Sobrou pras muriçocas do bairro de Fátima.
Hoje elas são avós de netos, senhoras respeitáveis na vizinhança e não demonstram em nada aquilo que foram no passado.
Algumas estão aposentadas.Outras são silenciosas professoras ou funcionárias públicas ou até evangélicas fervorosas, dessas da Igreja Universal do Reino de Deus. Mas no meu tempo de infância, em Parnaíba, eu lembro igualzinho como se fosse hoje, daquelas moças no bairro de Fátima. Pelas peraltices que aprontaram e que por isso foram apelidadas de muriçocas.
Peraltices digo, desse negócio de serem moças alegres que gostavam dos famosos bazares por tudo quanto era canto da cidade a partir da sexta-feira à noite. Foram as precursoras das de hoje garotas de programa. Elas realmente eram muito bonitas, umas três ou quatro e algumas até irmãs de sangue e de teto. Essas meninas aterrorizavam a vida das famílias com suas atitudes, pra época, liberais, atrevidas. Não tinham nome na ponta da língua ferina de muitas senhoras. Raparigas era o apelido mais leve.
Mas hoje olhando pra aquilo que fizeram as muriçocas, essa liberdade de sair à noite pras festas e voltarem pra casa de madrugada andando nas pontas dos pés, elas não fizeram foi porra nenhuma em relação ao que hoje fazem certas moças, muitas delas tidas e havidas como estudantes aplicadas, netas lá atrás daquelas senhoras faladeiras da vida alheia e que agora estão queimando a língua.
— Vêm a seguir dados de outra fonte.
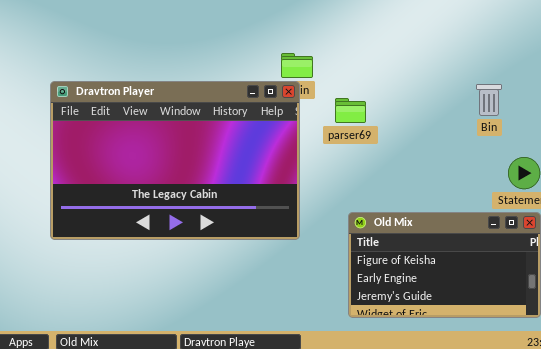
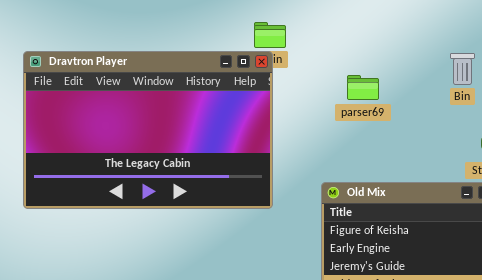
parser69: [335,98,366,123] -> [347,75,379,100], moved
E se a Igreja se compadecer de suas almas, elas podem ser perdoadas pelo muito que fizeram de errado.
As muriçocas do bairro de Fátima, pras famílias daquela época, eram o terror vestindo minissaias. Gostavam mesmo era de saber onde havia de ter uma festa. Pelo que se sabe, fumavam cigarros comuns, bebiam, quando muito uma cuba libre ou uma vodca. Adoravam quem tinha um carro do ano e muitos cruzeiros na carteira. Foram acusadas muitas e muitas vezes de terem desencaminhado mocinhas recatadas e de dentro das salas de catecismo. Meninas de treze pra quatorze anos.
Meninas que viviam com medo do cinturão do pai e do olho de caboré da mãe. Muitas vezes as muriçocas foram acusadas injustamente. Porque segundo a sabedoria dos mais antigos, quando o espinho quer furar de pequeno já mostra a ponta. As muriçocas eram tudo isso e muito mais. Mocinha era flagrada passando batom nos beiços? Culpa das muriçocas. Outra encurtava a saia de farda pra aparecer as coxas e o fundo das calças? Culpa das muriçocas. Aquela lá era pega com um bilhete do namorado dentro dos peitos?
Coisa aprendida com as muriçocas. Se alguma mocinha aparecia em casa de barriga grande? Muriçocas, só pode. Ah tempo velho sem vergonha! Ah, línguas do cão! Davam elas conta da Parnaíba toda a partir de sexta-feira à noite. Desde o Macacau até os Tucuns, hoje bairro São José, passando pela Guarita, Campo da Burra, Coroa e se vacilassem elas atravessavam o rio Igaraçu e ganhavam a Ilha Grande de Santa Isabel.
Pois agora as muriçocas voltaram à cena. Não aquelas meninas alegres do bairro de Fátima, precursoras da luta pelos direitos civis e da emancipação da mulher em Parnaíba nos anos de 1970. Deve ter sido muita luta daquelas meninas lutarem contra tudo e contra todos por liberdades de costumes, inclusive sexual, numa Parnaíba onde as mulheres
ainda dormiam de anágua por debaixo do chambre. Bem que as muriçocas hoje mereciam uma avenida com seus nomes ou até mesmo uma praça com estátua de bronze e tudo.
Mas quem entrou no noticiário nacional pelo lado da saúde foi o inseto muriçoca. Aquele que enche o saco cantando no seu pé do ouvido quando você está quase dormindo e que na Coroa, hoje bairro do Carmo, entra na boca da gente. É que as pesquisas da eficiente Fiocruz estão apontando que estes insetos podem também transmitir um tipo de vírus da zika que pode provocar a microcefalia. Se for verdade, estamos lascados na Parnaíba. Mas eu nem havia fechado a boca quando pelo lado político fiquei sabendo da confusão envolvendo o Lula, a muriçoca maior do PT. Pelo menos dessa vez as muriçocas do bairro de Fátima estão livres.